═══ Material shown ═══

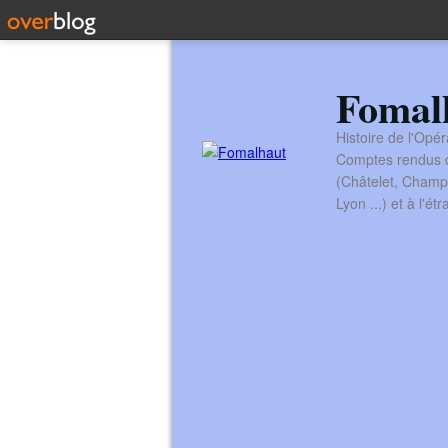
Fomal
Histoire de l'Opér
Comptes rendus de
(Châtelet, Champ
Lyon ...) et à l'é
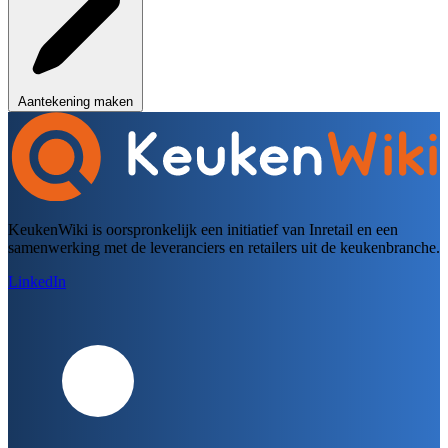
Aantekening maken
KeukenWiki is oorspronkelijk een initiatief van Inretail en een
samenwerking met de leveranciers en retailers uit de keukenbranche.
LinkedIn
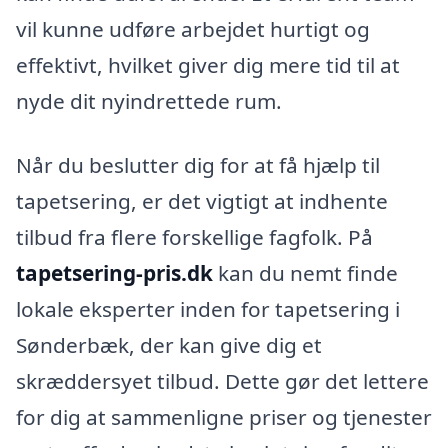
vil kunne udføre arbejdet hurtigt og
effektivt, hvilket giver dig mere tid til at
nyde dit nyindrettede rum.
Når du beslutter dig for at få hjælp til
tapetsering, er det vigtigt at indhente
tilbud fra flere forskellige fagfolk. På
tapetsering-pris.dk
kan du nemt finde
lokale eksperter inden for tapetsering i
Sønderbæk, der kan give dig et
skræddersyet tilbud. Dette gør det lettere
for dig at sammenligne priser og tjenester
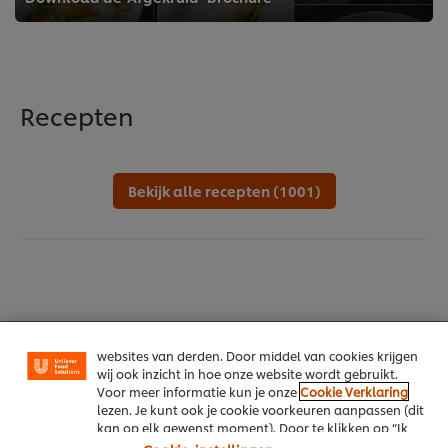
Recepten
Bekijk alle recepten (1001)
We gebruiken cookies en vergelijkbare technieken om
jouw ervaring op onze website te verbeteren. Cookies
maken het mogelijk om jou van verschillende
functionaliteiten te voorzien (zoals onthouden wat je
in je winkelmandje plaatst), om te delen op social
media (zoals Facebook, Instagram, et cetera) en om
berichten en advertenties te tonen die voor jou
relevant kunnen zijn, zowel op onze website als op
websites van derden. Door middel van cookies krijgen
wij ook inzicht in hoe onze website wordt gebruikt.
Home
Voor meer informatie kun je onze
Cookie Verklaring
lezen. Je kunt ook je cookie voorkeuren aanpassen (dit
Over ons
kan op elk gewenst moment). Door te klikken op “Ik
ga akkoord” geef je ons toestemming cookies te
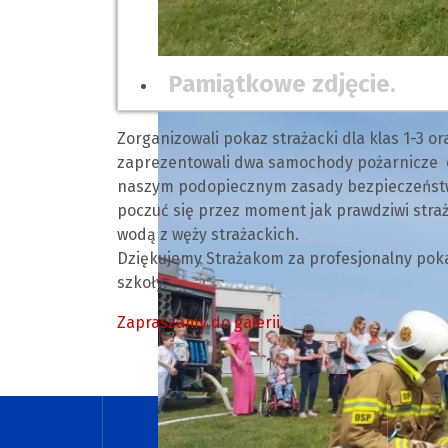
Pamiątkowe zdjęcie.
Zorganizowali pokaz strażacki dla klas 1-3 o
zaprezentowali dwa samochody pożarnicze ora
naszym podopiecznym zasady bezpieczeństwa 
poczuć się przez moment jak prawdziwi straża
wodą z węży strażackich.
Dziękujemy Strażakom za profesjonalny poka
szkoły.
Zapraszamy do galerii.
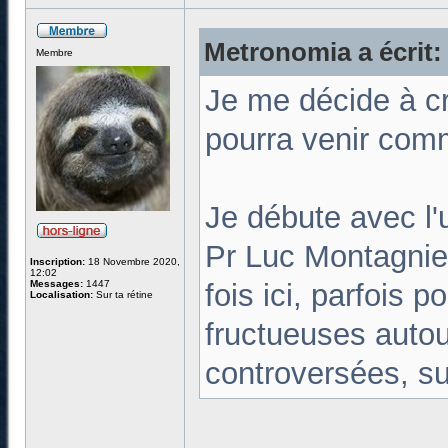
Metronomia a écrit:
Membre
Je me décide à cr
pourra venir comme
Je débute avec l'
Pr Luc Montagnie
Inscription:
18 Novembre 2020,
12:02
Messages:
1447
fois ici, parfois 
Localisation:
Sur ta rétine
fructueuses autour
controversées, su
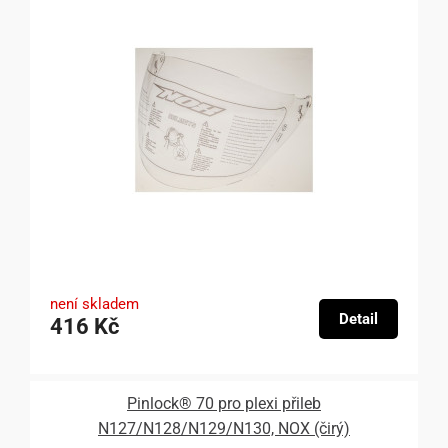
není skladem
Detail
416 Kč
Pinlock® 70 pro plexi přileb
N127/N128/N129/N130, NOX (čirý)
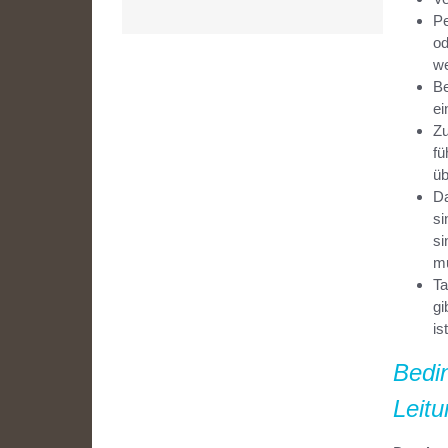
Pe
od
we
Be
ei
Zu
fü
üb
Da
si
si
mu
Ta
gi
is
Bedi
Leitu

═══

**Your task:**
Return all records above verbatim without their pictures.

**Exercise output:**
Fomal
Histoire de l'Opér
Comptes rendus de
(Châtelet, Champ
Lyon ...) et à l'é
Aantekening maken
KeukenWiki is oorspronkelijk een initiatief van Inretail en een
samenwerking met de leveranciers en retailers uit de keukenbranche.
LinkedIn
vil kunne udføre arbejdet hurtigt og
effektivt, hvilket giver dig mere tid til at
nyde dit nyindrettede rum.
Når du beslutter dig for at få hjælp til
tapetsering, er det vigtigt at indhente
tilbud fra flere forskellige fagfolk. På
tapetsering-pris.dk
kan du nemt finde
lokale eksperter inden for tapetsering i
Sønderbæk, der kan give dig et
skræddersyet tilbud. Dette gør det lettere
for dig at sammenligne priser og tjenester
Recepten
Bekijk alle recepten (1001)
We gebruiken cookies en vergelijkbare technieken om
jouw ervaring op onze website te verbeteren. Cookies
maken het mogelijk om jou van verschillende
functionaliteiten te voorzien (zoals onthouden wat je
in je winkelmandje plaatst), om te delen op social
media (zoals Facebook, Instagram, et cetera) en om
berichten en advertenties te tonen die voor jou
relevant kunnen zijn, zowel op onze website als op
websites van derden. Door middel van cookies krijgen
wij ook inzicht in hoe onze website wordt gebruikt.
Home
Voor meer informatie kun je onze
Cookie Verklaring
lezen. Je kunt ook je cookie voorkeuren aanpassen (dit
Over ons
kan op elk gewenst moment). Door te klikken op “Ik
ga akkoord” geef je ons toestemming cookies te
Pamiątkowe zdjęcie.
Zorganizowali pokaz strażacki dla klas 1-3 o
zaprezentowali dwa samochody pożarnicze ora
naszym podopiecznym zasady bezpieczeństwa 
poczuć się przez moment jak prawdziwi straża
wodą z węży strażackich.
Dziękujemy Strażakom za profesjonalny poka
szkoły.
Zapraszamy do galerii.
Metronomia a écrit:
Membre
Je me décide à cr
pourra venir comme
Je débute avec l'
Pr Luc Montagnie
Inscription:
18 Novembre 2020,
12:02
Messages:
1447
fois ici, parfois 
Localisation:
Sur ta rétine
fructueuses autour
controversées, su
není skladem
Detail
416 Kč
Pinlock® 70 pro plexi přileb
N127/N128/N129/N130, NOX (čirý)
Pe
od
we
Be
ei
Zu
fü
üb
Da
si
si
mu
Ta
gi
is
Bedi
Leitu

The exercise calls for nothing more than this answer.